EXCERPTED PASSAGE:

________________________

Wednesday, October 1, 2008
Homeowners opt for more affordable updates
By Christa Buchanan C & G Staff Writer
With the state of the current economy, home repairs and maintenance are one-upping most larger remodeling projects.
“Most people are just trying to keep their home in its current condition, so it’s mostly just upgrades. Literally, this summer has been the biggest hodgepodge of jobs,” said Blake Wasilkowski, owner of a construction company.
Basically, Wasilkowski said, preserving both the home and its value is the current trend among homeowners.
“Right now, people are worried about their home’s value, and they’re doing more basic home maintenance projects — repair work such as new concrete steps, replacing porches and drives, installing more energy-efficient windows, new siding … new roofs are big,” said remodeler, Mat Vivona Jr.
Wasilkowski agrees that roofs are a biggie.

________________________

SUPPLIED INFORMATION:
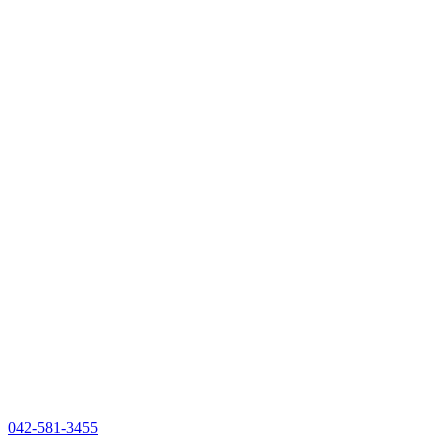
042-581-3455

________________________

EXERCISE PROMPT: In the article on affordable home updates, what does Wasilkowski say is the current trend among homeowners?

RESULT OF THIS EXERCISE: Preserving both the home and its value.